On Wednesday, Nov. 13, we turned to the Philippines to check in on how the relief efforts for Typhoon Haiyan are fanning out in the country's devastated  Eastern Visayas region.

Our first guest, CNN's Ivan Watson, is reporting on the ground in the Philippines, and he offered a sober take on what this typhoon looks like. He called us from Cebu City in the central Philippines, where he's been covering the typhoon for CNN.

"The official figures are that some 2,275 people have been confirmed as victims slain by this storm and its aftermath. But we're still getting eye-witness accounts of bodies lying out in the open in the largest population center to have hit by this super typhoon, that's the city of Tacloban, so we can probably anticipate for that tragic number to continue growing.

I think one of the biggest challenges has been simply information and communication. I was very struck working over night from Tuesday to Wednesday night here throughout the night at the air base nearby here, which has been sort of a logistical hub for the typhoon stricken area. I was struck to have met a number of young volunteers from Eastern Samar, that's an island that was also struck and parts of it were the first place for the storm to make landfall. And these young men and women had collected their own food donations that they were hoping to send to their hometowns, many of them from Guiuan which was again one of the first towns to be hit by the typhoons, and these young men and women, most of them had not had any communication with their families in their hometowns after five days after the typhoon.

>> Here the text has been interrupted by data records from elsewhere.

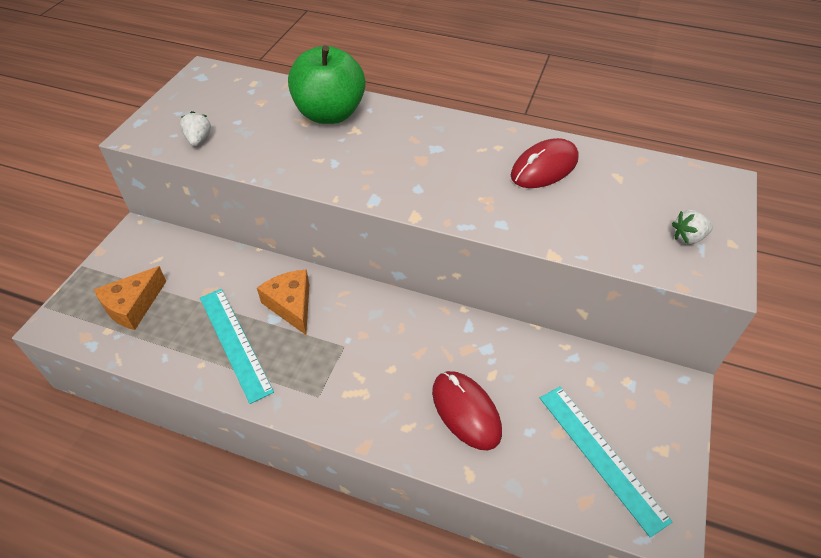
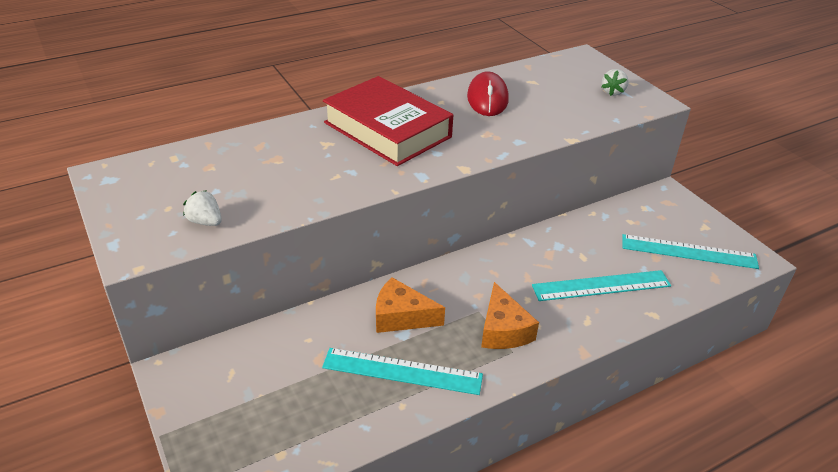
camera: 50 degrees left, 10 degrees down
orange cheese [94,266,166,330] -> orange cheese moved to [481,282,539,349]
green apple [288,45,365,124] -> none
red mouse [432,371,502,450] -> turquoise ruler [532,270,671,301]
none -> red book [323,76,453,166]

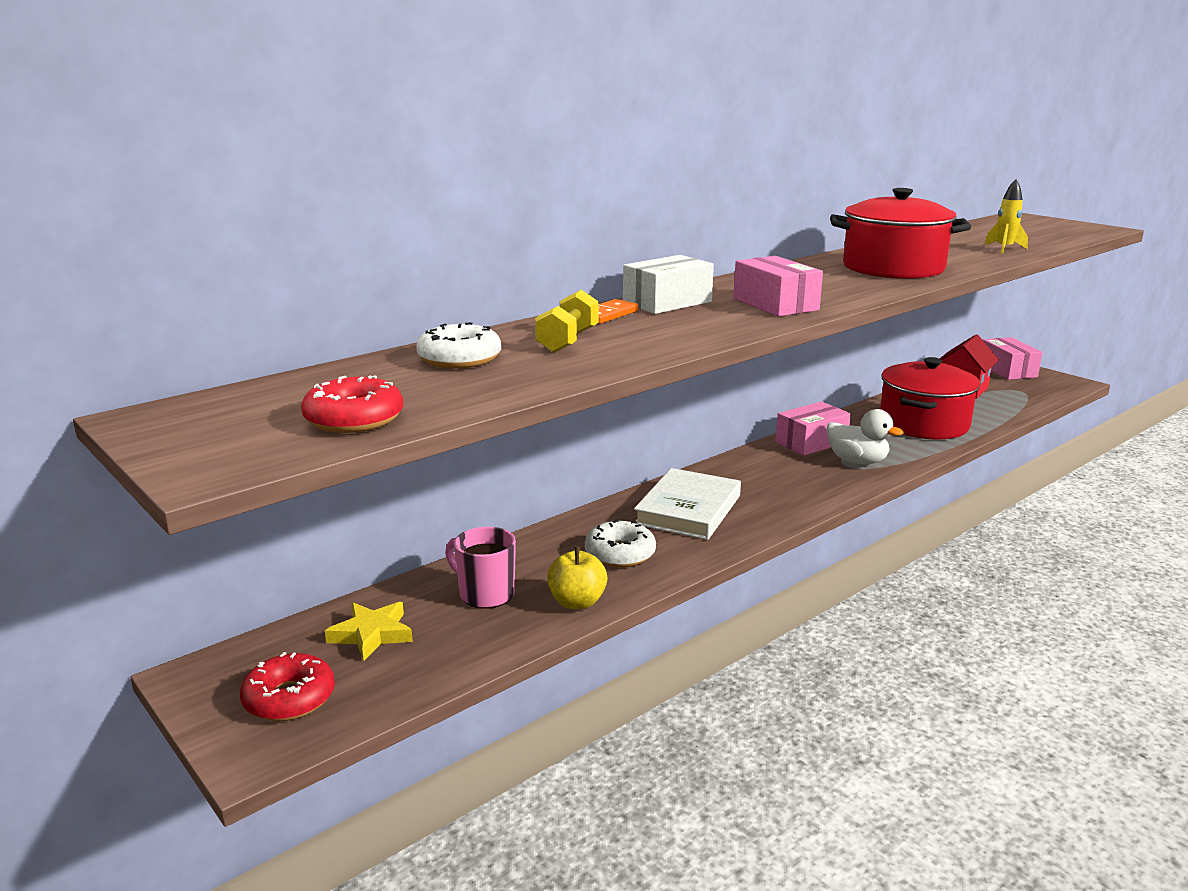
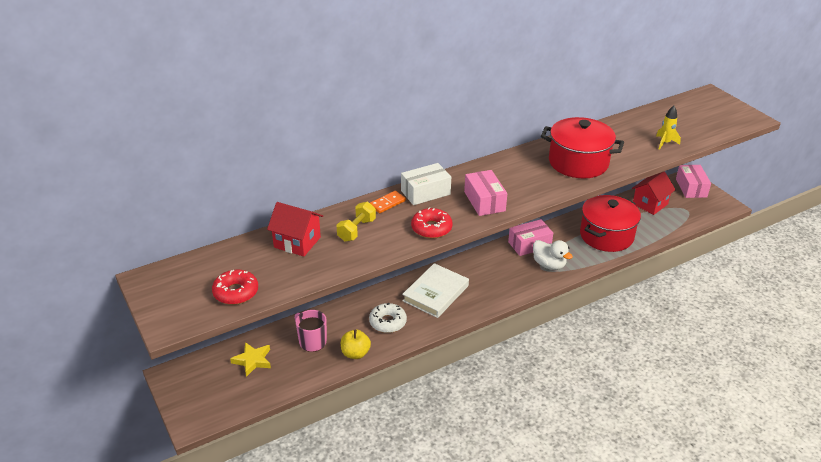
camera: 10 degrees right, 15 degrees up
red donut [240,652,335,721] -> red donut moved to [411,207,453,239]
white donut [416,322,501,369] -> red house [267,202,323,257]

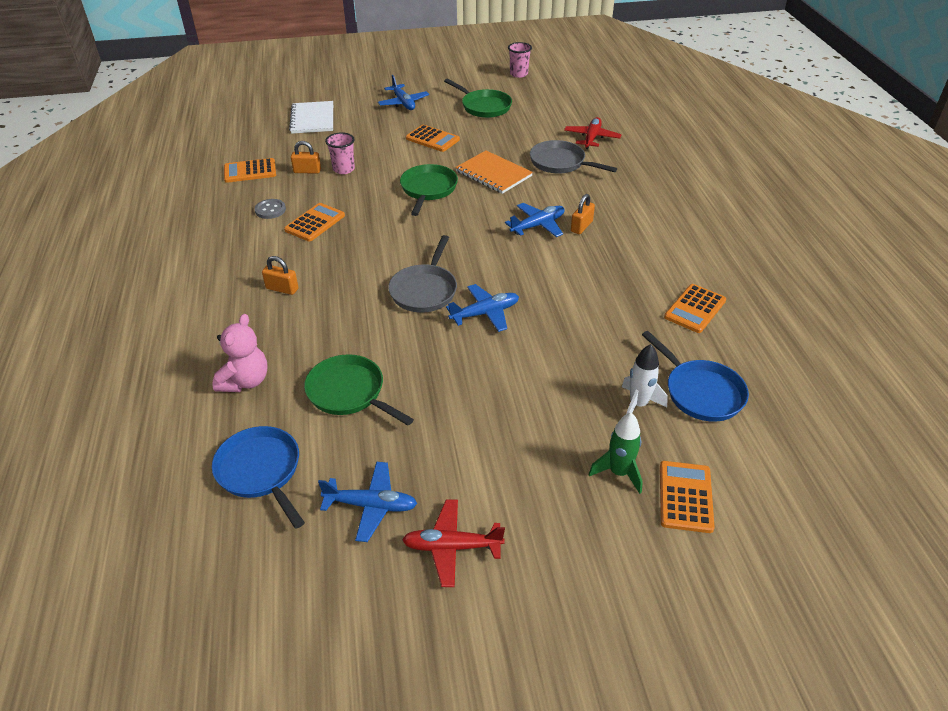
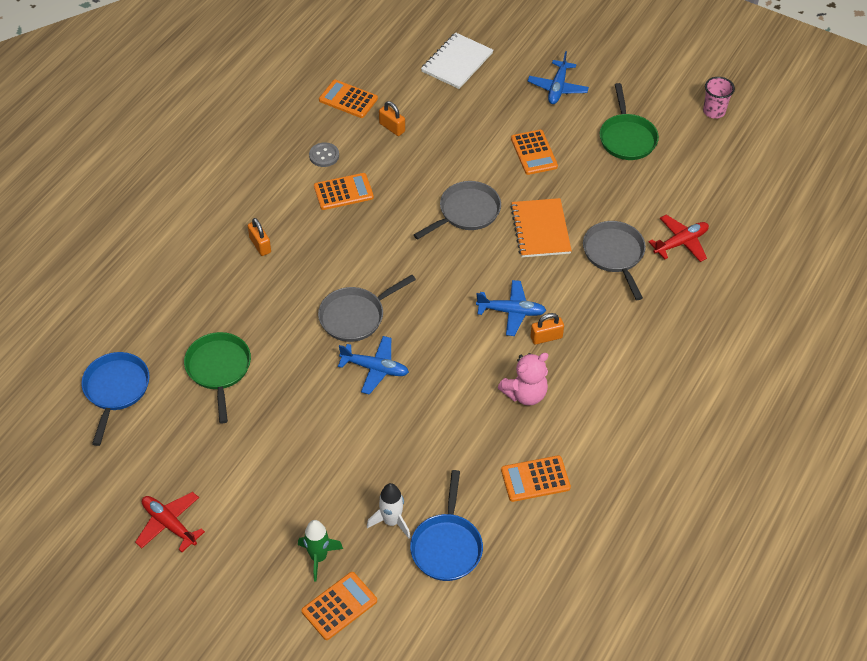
camera: 40 degrees right, 10 degrees up
pink teddy bear [212,314,267,392] -> pink teddy bear moved to [498,353,548,406]
blue plane [318,462,417,542] -> none
pink cup [325,132,355,174] -> none
green pan [400,164,458,216] -> grey pan [414,181,501,239]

If you can imagine the fear and uncertainty they were feeling, and the fact that they were basically doing what they thought they could do best, which was just try and send food over to that area. One of those young men, in the last eight hours I spoke with him, thankfully had finally gotten a phone call from his father, some kind of telecomunications had been restored for his father to call and say, 'Yes we're still alive.'"

While relief efforts continue apace (you can find our list of aid organisations working in the region here), those efforts have been delayed by transportation gaps in the island nation.

"As of Tuesday, the Philippines air force could not fly into the main airport in that town of Tacloban after dark, the operations were limited between dawn to dusk. I'm looking at now, the Philippines armed forces says that lights have been installed there and they'll be able to work 24 hours, so that is  definitely an improvement. We know that ships are starting to move into the area. I think the more isolated communities, the smaller population centers are having bigger problems. Because the roads we're hearing are still difficult to maneuver, due the debris on the roads, and they don't have the benefit of having an air strip or an airport there where some of the aid is being focused. So the big challenge here is how to get out into these islands here. This is an island nation, and that makes travel and transport more difficult. You have to travel by sea, you have to travel by air in many cases to navigate to get from one island to another and those are the links that were damaged in this storm."

Watson also said that Filipinos of all ages have told him just how unusual and extreme Typhoon Haiyan was in a country already familiar with typhoon-level storms.

"I flew into Tacloban, this city of more than 200,000 inhabitants on Sunday in a small plane accompanied by the director of basically the Philippines' equivalent of the FAA who was trying to figure out how to reopen airports. When we were looking from the sky and when we landed this guy, he's a former commander of the Philippines' air force, he said to me, 'I'm 70 years old, I've never seen anything like this before.' And that's been a mantra that's been repeated by every Filipino I've met. Not only the areas in the East that were hit by the storm surge — this wall of ocean water that seems to have been the biggest cause of death and destruction in the East — but also further in the West, in islands that I've visited that weren't nearly damaged as much, but were hurt by high winds that ripped off roofs. Everybody across the board said they've never seen a storm, anything like this before.

This program aired on November 13, 2013. The audio for this program is not available.